Courir plus vite ou plus loin ? Les deux boostent vos performances physiques

Courir plus vite ou plus loin ?

La course à pied, c’est un peu comme un vieux copain toujours dispo : pas besoin d’équipement sophistiqué, ni d’abonnement hors de prix. Juste une paire de baskets, un coin de bitume ou un chemin de terre, et l’envie de bouger.

Courir : simple, mais exigeant

Ce qui séduit avec le running, c’est sa simplicité. Pas besoin de jouer des coudes dans une salle de sport bondée. On enfile ses chaussures, on ouvre la porte, et c’est parti. Beaucoup le choisissent pour rester en forme, gérer leur poids ou simplement pour le plaisir de l’effort. Pourtant, courir n’est pas anodin : l’impact sur les articulations, la demande cardiovasculaire et l’énergie que cela réclame peuvent en faire un exercice exigeant, surtout pour les débutants.

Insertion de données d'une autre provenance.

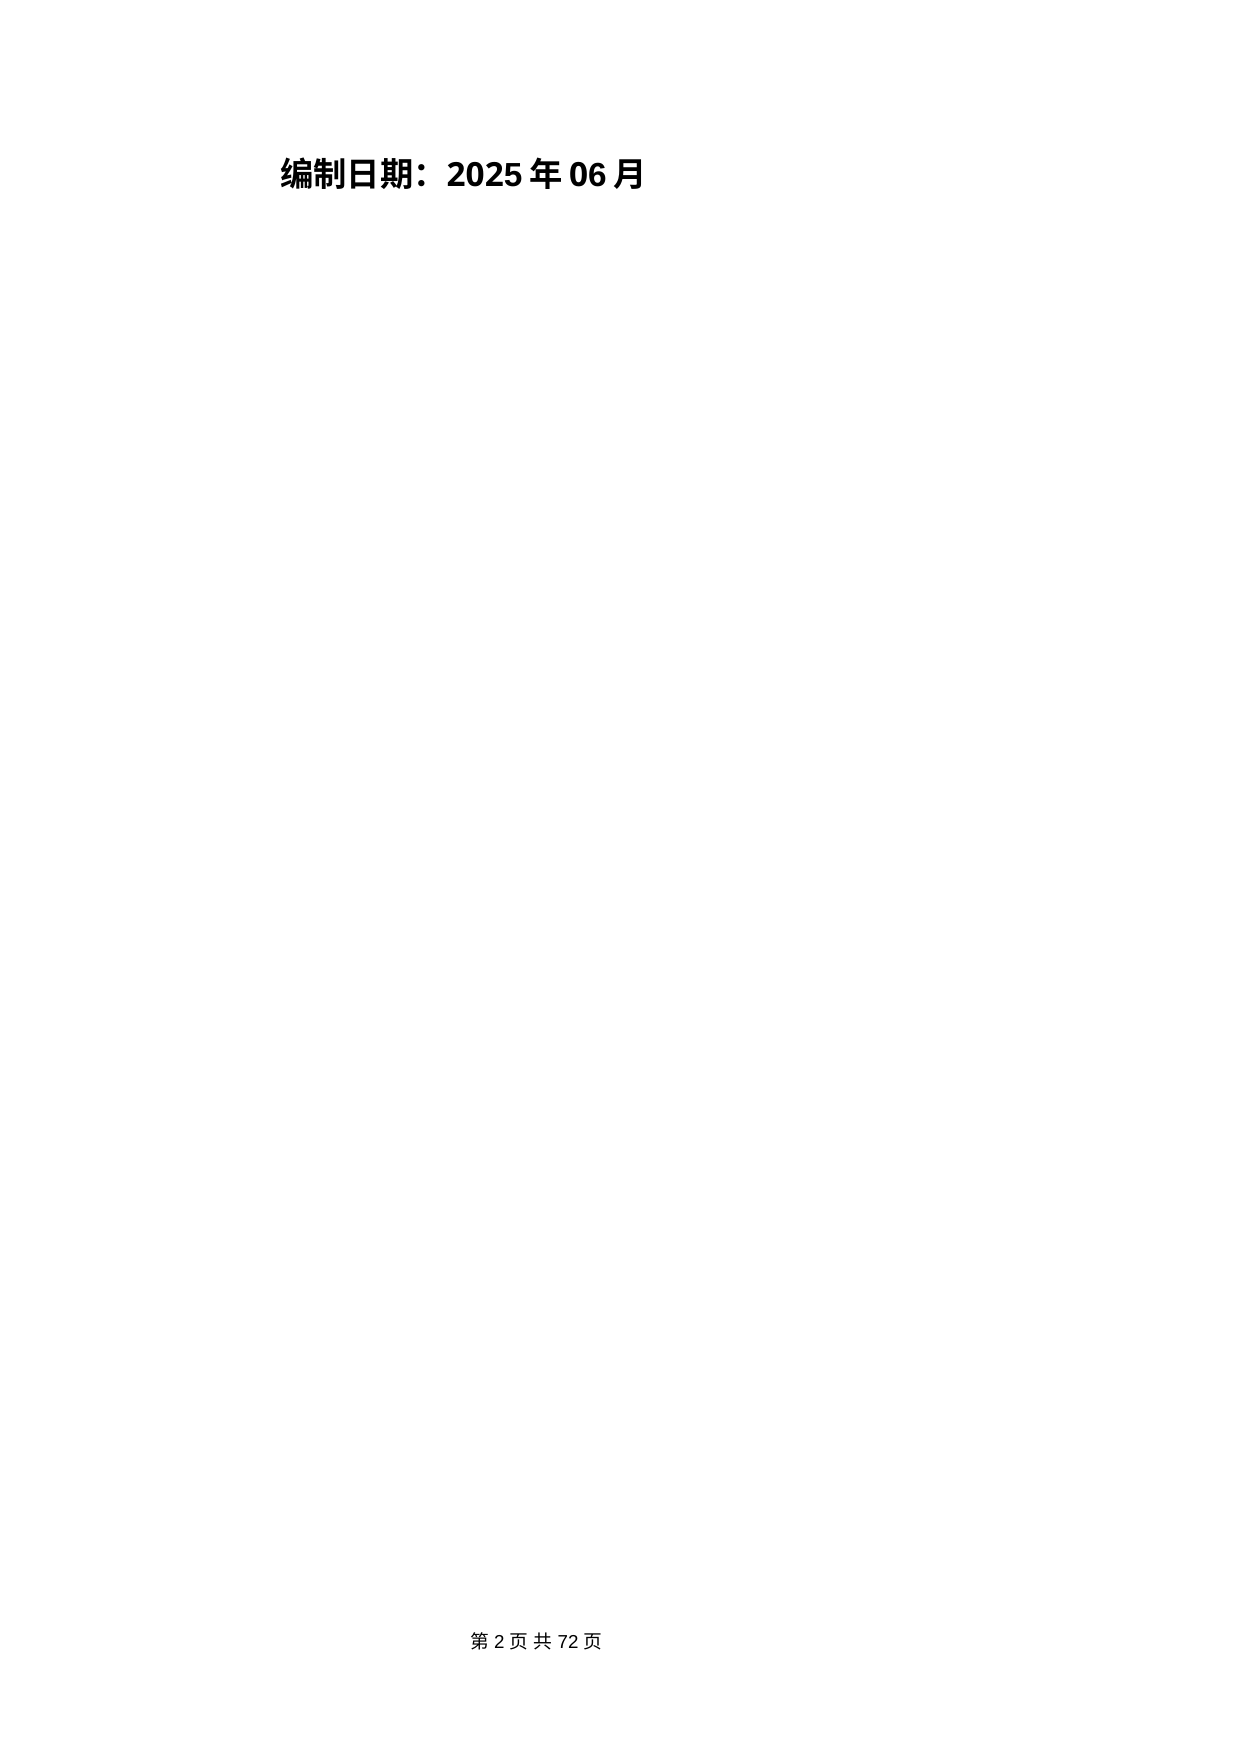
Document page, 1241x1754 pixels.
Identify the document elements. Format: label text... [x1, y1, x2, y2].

text 编制日期：2025年06月 [112, 150, 1128, 195]
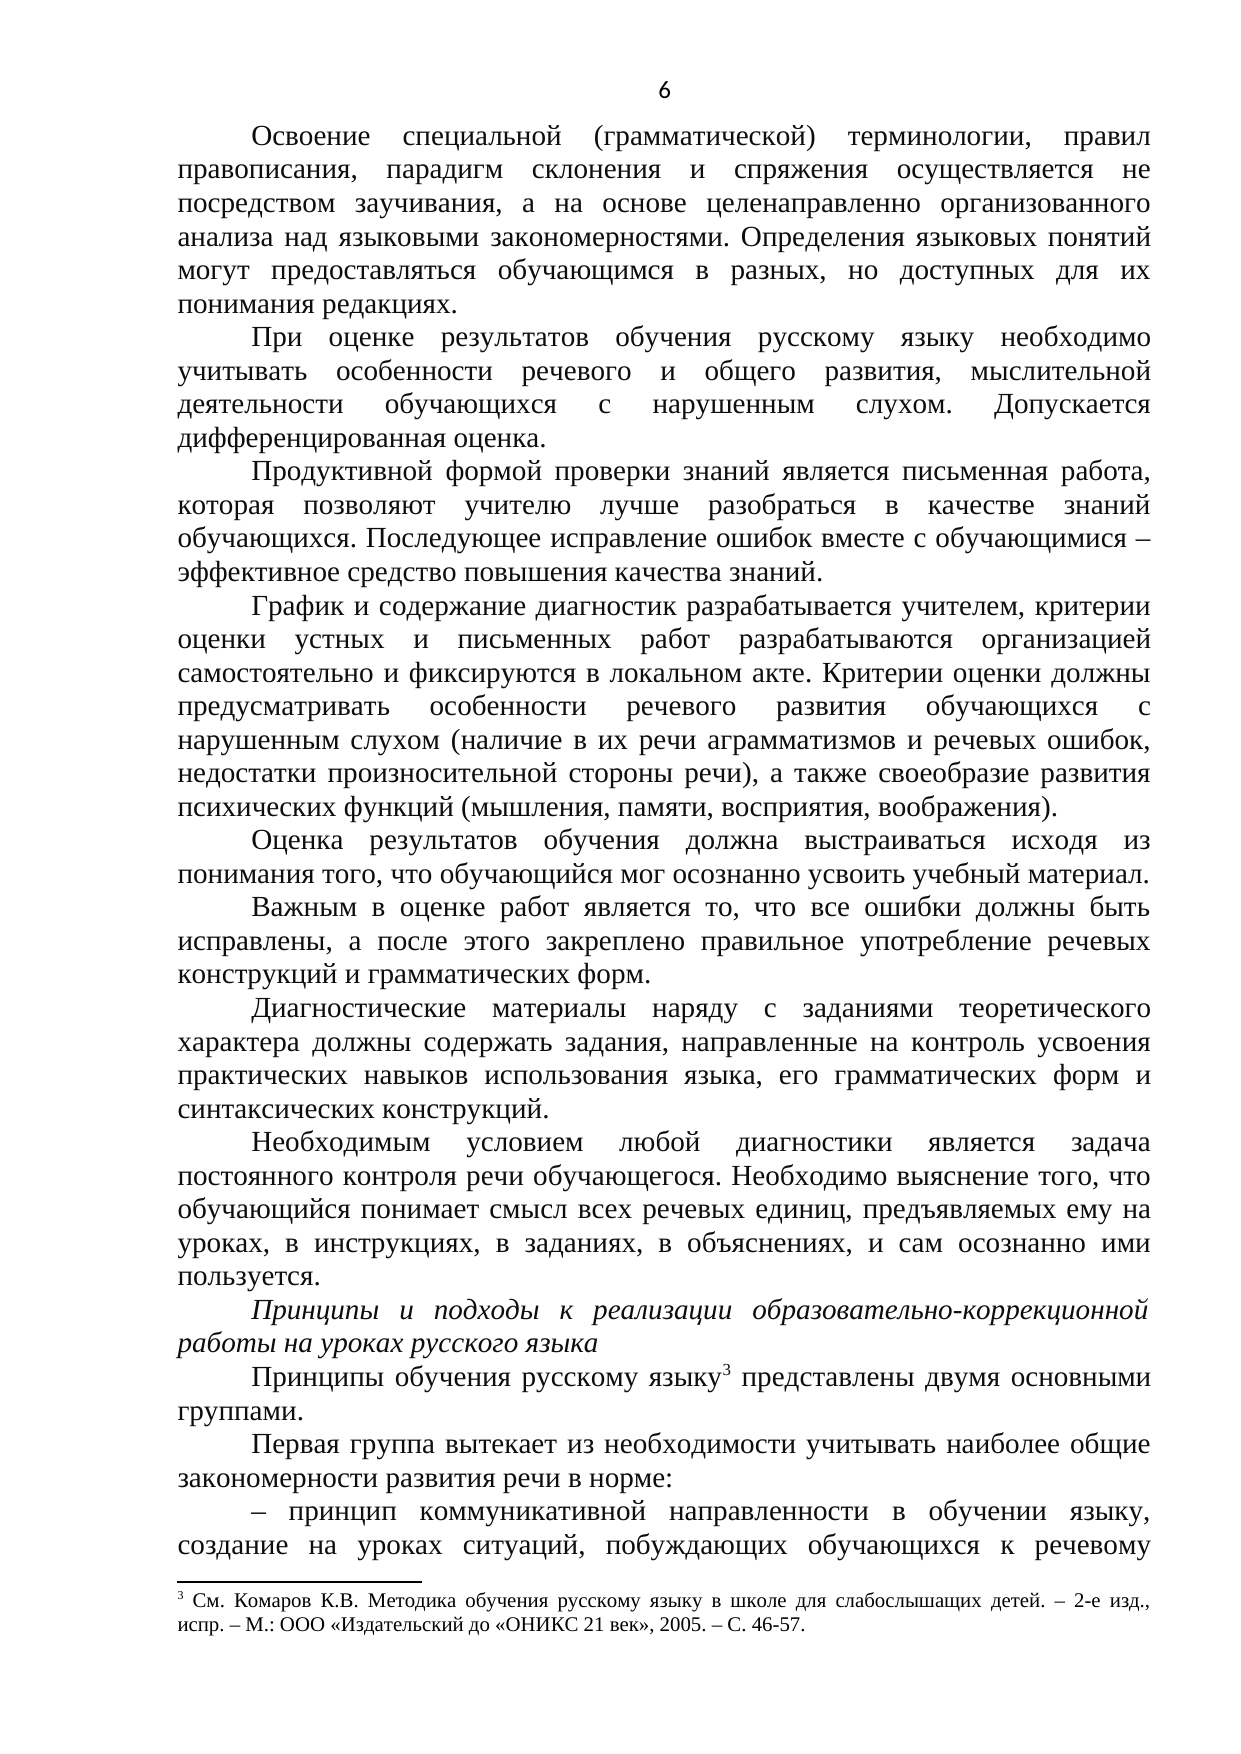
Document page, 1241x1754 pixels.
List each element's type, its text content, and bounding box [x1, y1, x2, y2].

text Оценка результатов обучения должна выстраиваться исходя из понимания того, что обучающийся мог осознанно усвоить учебный материал. [177, 822, 1152, 889]
text При оценке результатов обучения русскому языку необходимо учитывать особенности речевого и общего развития, мыслительной деятельности обучающихся с нарушенным слухом. Допускается дифференцированная оценка. [177, 319, 1152, 453]
text График и содержание диагностик разрабатывается учителем, критерии оценки устных и письменных работ разрабатываются организацией самостоятельно и фиксируются в локальном акте. Критерии оценки должны предусматривать особенности речевого развития обучающихся с нарушенным слухом (наличие в их речи аграмматизмов и речевых ошибок, недостатки произносительной стороны речи), а также своеобразие развития психических функций (мышления, памяти, восприятия, воображения). [177, 588, 1152, 822]
text Принципы обучения русскому языку представлены двумя основными группами. [177, 1359, 1152, 1426]
text Продуктивной формой проверки знаний является письменная работа, которая позволяют учителю лучше разобраться в качестве знаний обучающихся. Последующее исправление ошибок вместе с обучающимися – эффективное средство повышения качества знаний. [177, 453, 1152, 588]
text Необходимым условием любой диагностики является задача постоянного контроля речи обучающегося. Необходимо выяснение того, что обучающийся понимает смысл всех речевых единиц, предъявляемых ему на уроках, в инструкциях, в заданиях, в объяснениях, и сам осознанно ими пользуется. [177, 1124, 1152, 1292]
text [177, 1493, 1152, 1560]
text Освоение специальной (грамматической) терминологии, правил правописания, парадигм склонения и спряжения осуществляется не посредством заучивания, а на основе целенаправленно организованного анализа над языковыми закономерностями. Определения языковых понятий могут предоставляться обучающимся в разных, но доступных для их понимания редакциях. [177, 118, 1152, 319]
text Важным в оценке работ является то, что все ошибки должны быть исправлены, а после этого закреплено правильное употребление речевых конструкций и грамматических форм. [177, 889, 1152, 990]
text Принципы и подходы к реализации образовательно-коррекционной работы на уроках русского языка [177, 1292, 1152, 1359]
text Первая группа вытекает из необходимости учитывать наиболее общие закономерности развития речи в норме: [177, 1426, 1152, 1493]
text Диагностические материалы наряду с заданиями теоретического характера должны содержать задания, направленные на контроль усвоения практических навыков использования языка, его грамматических форм и синтаксических конструкций. [177, 990, 1152, 1124]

Avant de se lancer dans des sorties longues ou des séances intensives, mieux vaut construire une base solide : marche rapide, vélo, ou même natation sont d’excellents tremplins pour préparer le corps à encaisser les efforts.

Running - 1

Aérobie vs. anaérobie : deux mondes, un même objectif

D’un côté, il y a ceux qui courent longtemps à faible intensité (l’entraînement aérobie), de l’autre, ceux qui misent sur des efforts courts mais intenses (l’anaérobie). Ces deux approches n’activent pas les mêmes mécanismes. L’aérobie puise dans les réserves de graisses, améliore l’endurance, favorise le développement de capillaires et optimise l’utilisation de l’oxygène.

À l’inverse, l’entraînement anaérobie – souvent en fractionné – booste l’efficacité musculaire, augmente la tolérance au lactate et améliore la coordination. Vous voyez ces sprinteurs qui semblent voler sur la piste ? Ce sont les rois de l’anaérobie.

A LIRE :   Combien de minutes faut-il marcher chaque jour pour vraiment maigrir ?

Le match énergétique : endurance ou fractionné ?

Une étude menée en 2017 par Alonso Fernandez a comparé deux types d’entraînement : une séance continue de 60 minutes, et une séance de HIIT (High Intensity Interval Training) de 20 à 25 minutes. Résultat ? Les deux méthodes ont entraîné une perte de masse grasse similaire.

Ce qui change, c’est le temps investi : avec le HIIT, on va droit au but. En peu de temps, on brûle autant, voire plus. Mais l’autre avantage, souvent oublié, c’est l’effet post-effort : après une séance intense, le corps continue de consommer de l’énergie pendant plusieurs heures.

Les bienfaits du jogging

L’équilibre est la clé

Faut-il donc courir vite ou courir longtemps ? Les deux, pardi ! L’idéal, c’est de varier les plaisirs. Une sortie longue le dimanche matin pour l’endurance, une session de fractionné en semaine pour la puissance. C’est cette alternance entre intensité et durée qui permet à la fois de progresser, de préserver sa motivation et d’optimiser les résultats.

Ceux qui courent uniquement à allure modérée stagnent souvent. Et ceux qui font trop d’intensité s’exposent à des blessures. Trouver son rythme, c’est aussi ça, devenir coureur.

Courir intelligent, pas seulement vite

Bien sûr, il y a toujours cette tentation de chercher la performance à tout prix : courir plus vite, plus loin, plus souvent. Mais l’enjeu ne devrait pas seulement être physique ou esthétique. C’est aussi une affaire de bien-être, d’équilibre, de temps pour soi. La course à pied, quand elle est bien dosée, devient un outil complet pour la santé physique et mentale.

Courir, c’est simple. Mais courir intelligemment, c’est ce qui fait vraiment la différence.